Every line with "down" in it must be copied from the data.

Source data:
===============

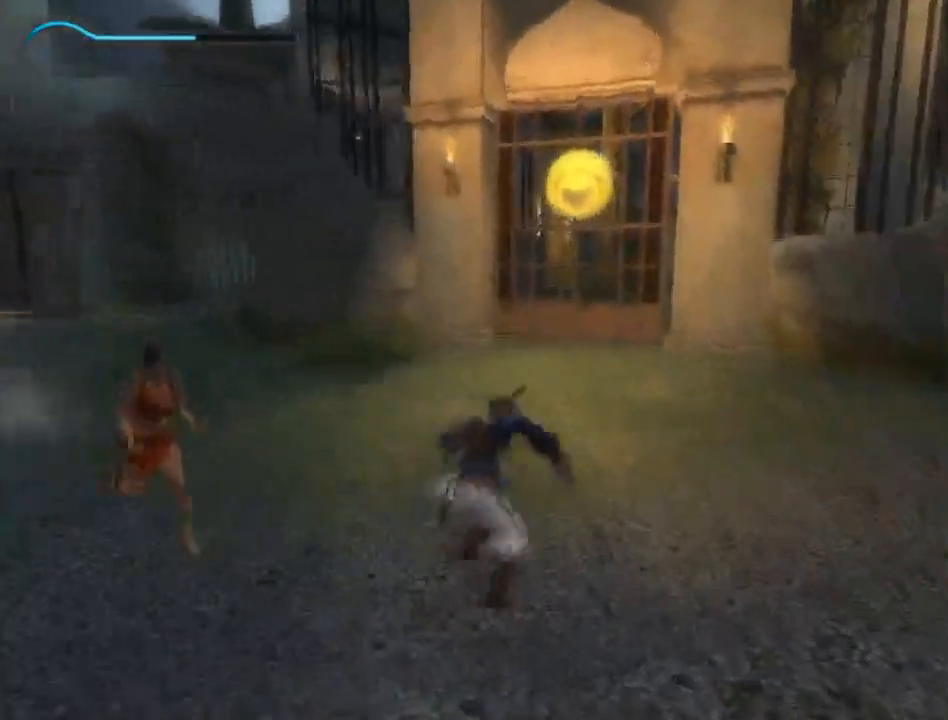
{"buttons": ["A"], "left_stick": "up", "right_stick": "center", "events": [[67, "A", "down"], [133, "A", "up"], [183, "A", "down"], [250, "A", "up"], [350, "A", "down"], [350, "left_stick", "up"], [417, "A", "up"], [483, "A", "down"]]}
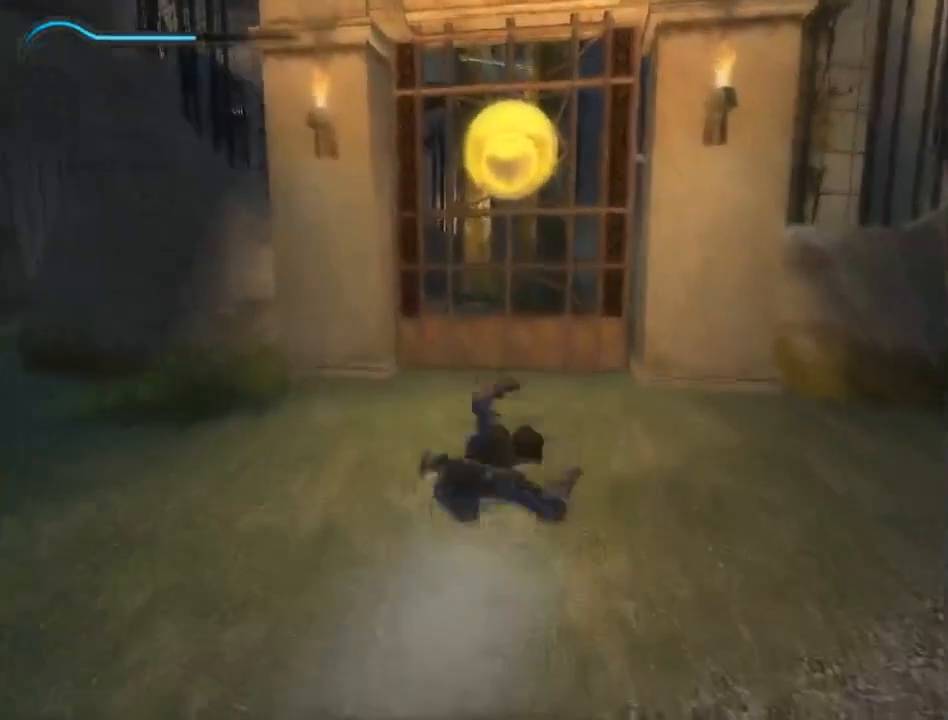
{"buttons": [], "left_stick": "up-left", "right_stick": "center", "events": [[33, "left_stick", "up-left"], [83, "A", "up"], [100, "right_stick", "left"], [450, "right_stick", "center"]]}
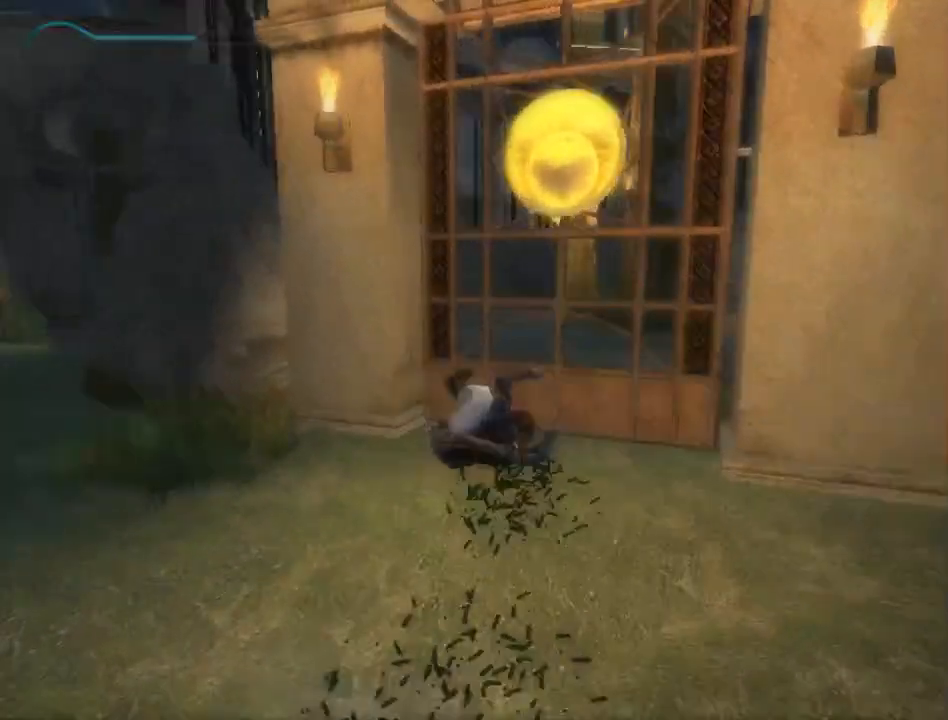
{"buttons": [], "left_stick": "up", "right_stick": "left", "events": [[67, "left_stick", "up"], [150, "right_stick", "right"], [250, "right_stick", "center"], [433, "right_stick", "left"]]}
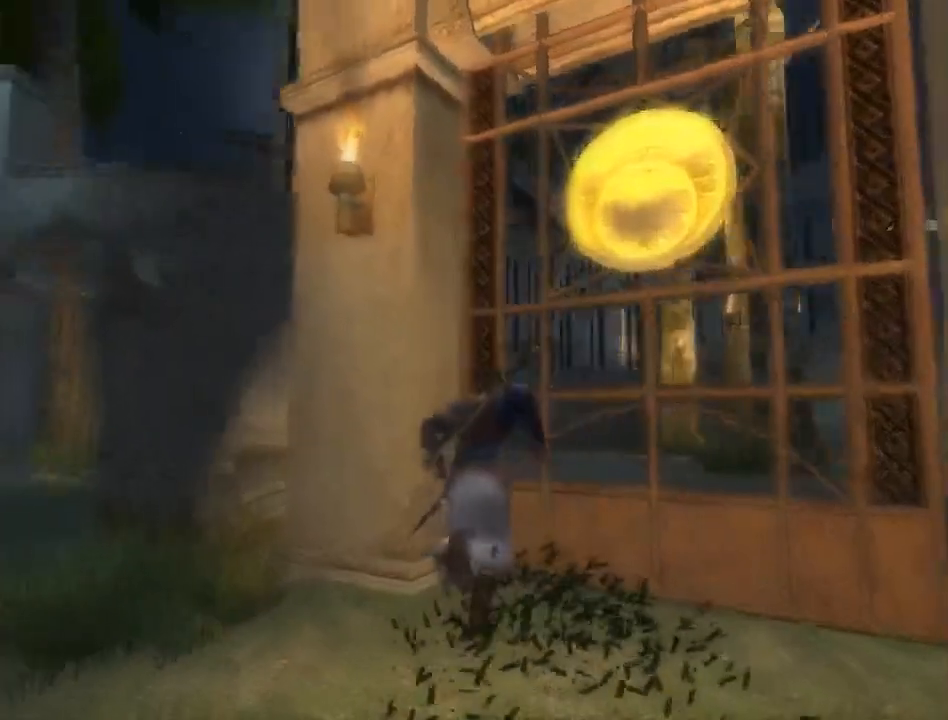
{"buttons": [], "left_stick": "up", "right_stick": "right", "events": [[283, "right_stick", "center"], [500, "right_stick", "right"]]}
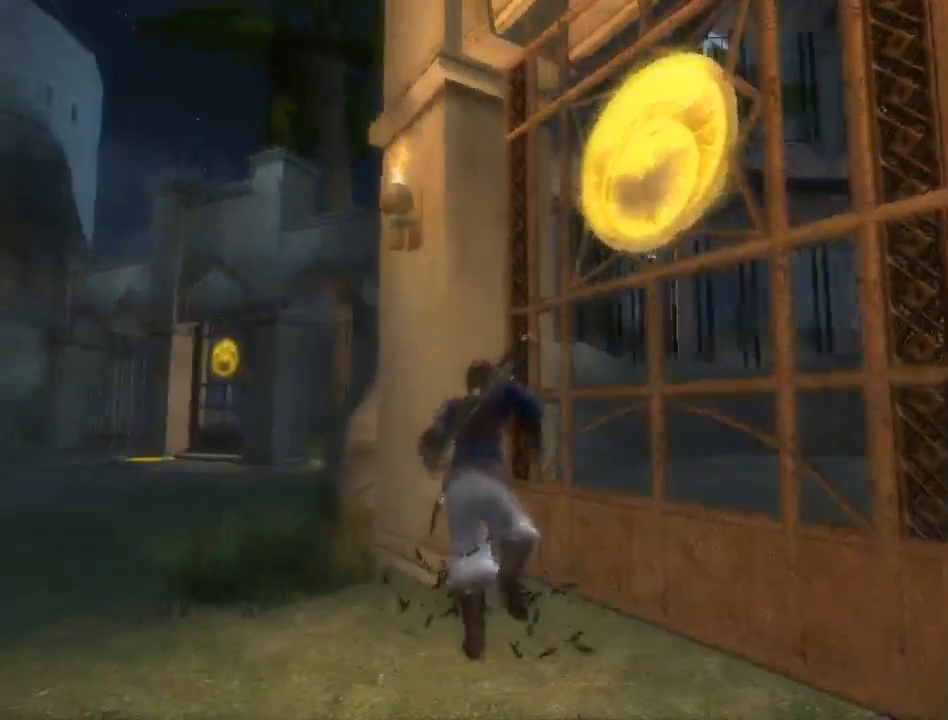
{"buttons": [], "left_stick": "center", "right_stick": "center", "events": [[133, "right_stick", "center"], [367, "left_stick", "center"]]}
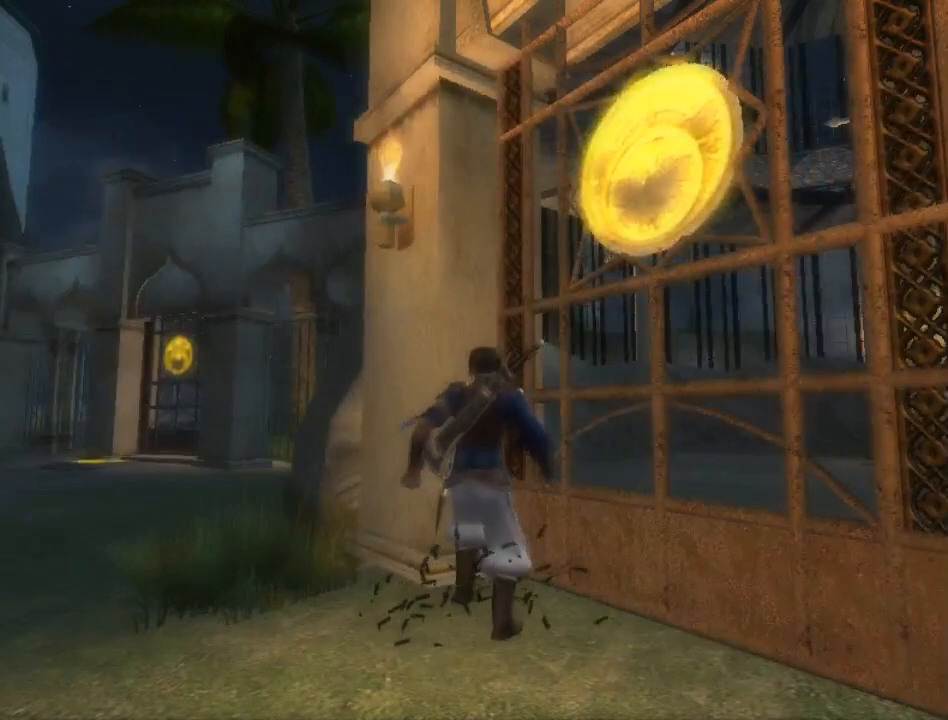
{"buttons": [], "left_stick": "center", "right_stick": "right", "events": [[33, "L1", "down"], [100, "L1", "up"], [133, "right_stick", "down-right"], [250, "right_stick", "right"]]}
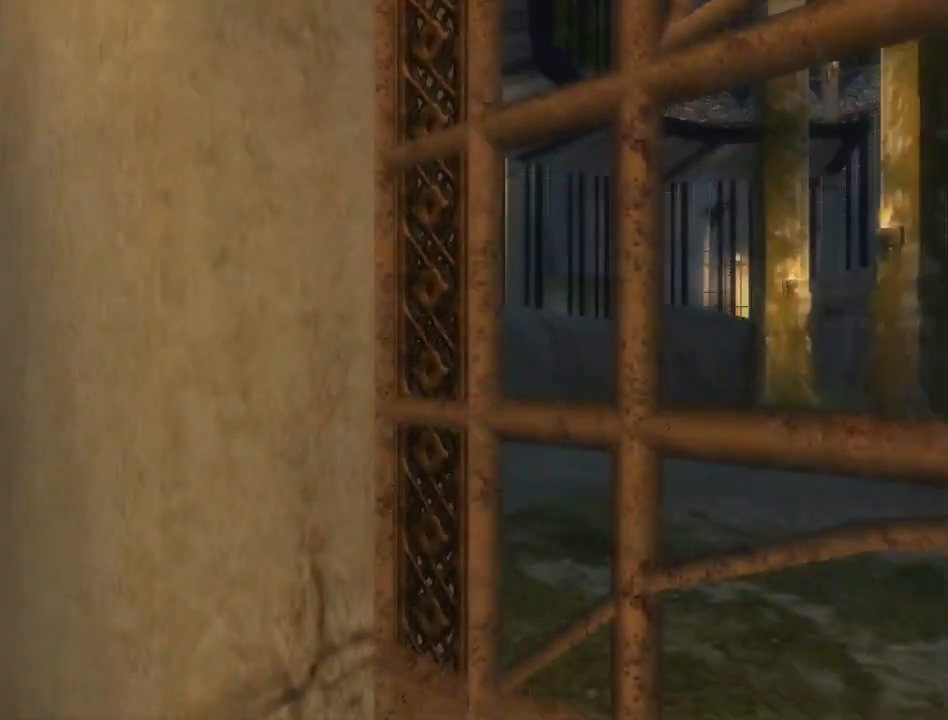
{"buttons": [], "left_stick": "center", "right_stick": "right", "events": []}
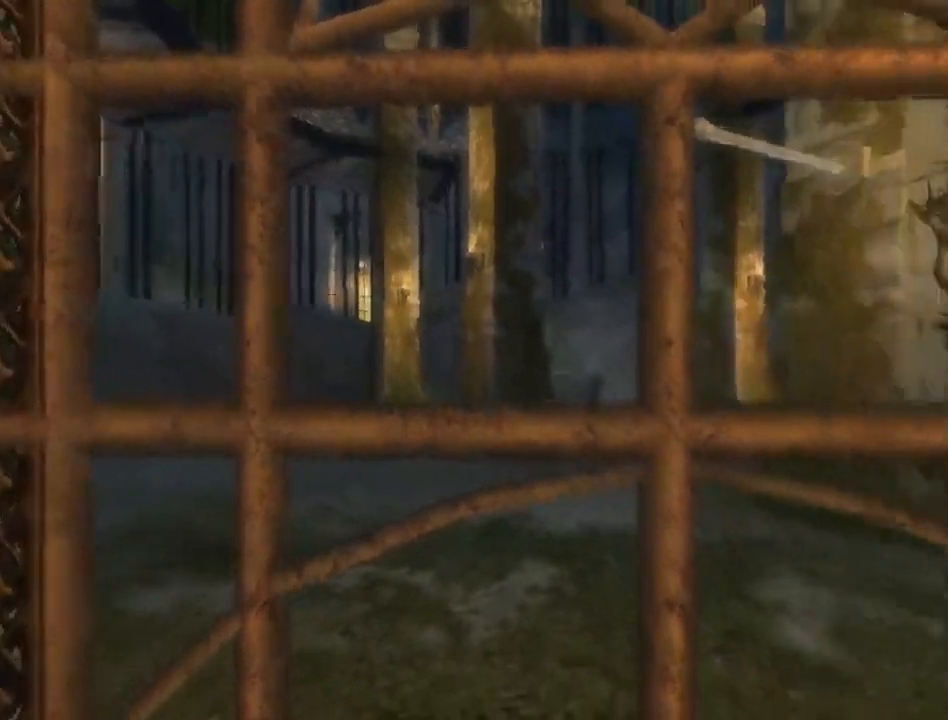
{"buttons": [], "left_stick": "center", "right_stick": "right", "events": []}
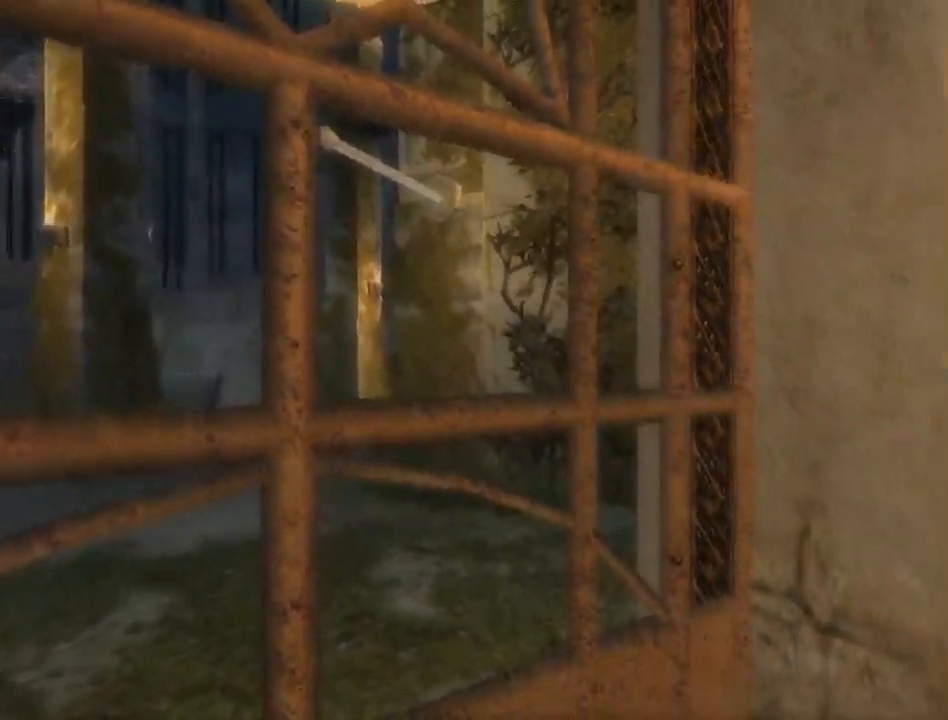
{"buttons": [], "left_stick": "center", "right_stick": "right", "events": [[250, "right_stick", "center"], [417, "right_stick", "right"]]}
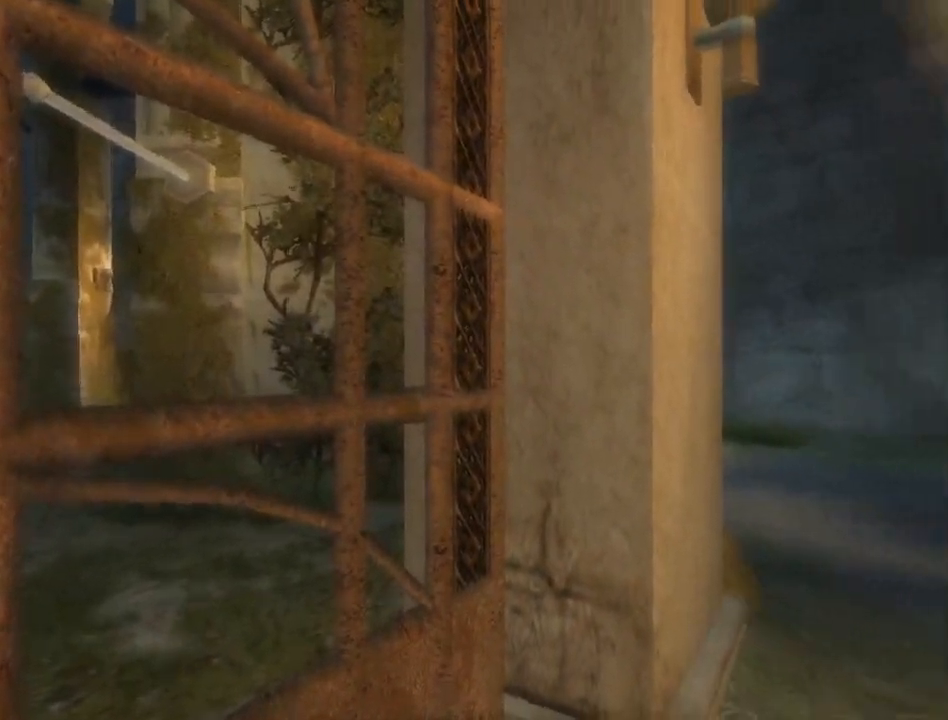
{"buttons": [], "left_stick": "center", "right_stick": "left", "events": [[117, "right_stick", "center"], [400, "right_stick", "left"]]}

===============

*Solution:*
{"buttons": ["A"], "left_stick": "up", "right_stick": "center", "events": [[67, "A", "down"], [133, "A", "up"], [183, "A", "down"], [250, "A", "up"], [350, "A", "down"], [350, "left_stick", "up"], [417, "A", "up"], [483, "A", "down"]]}
{"buttons": [], "left_stick": "center", "right_stick": "right", "events": [[33, "L1", "down"], [100, "L1", "up"], [133, "right_stick", "down-right"], [250, "right_stick", "right"]]}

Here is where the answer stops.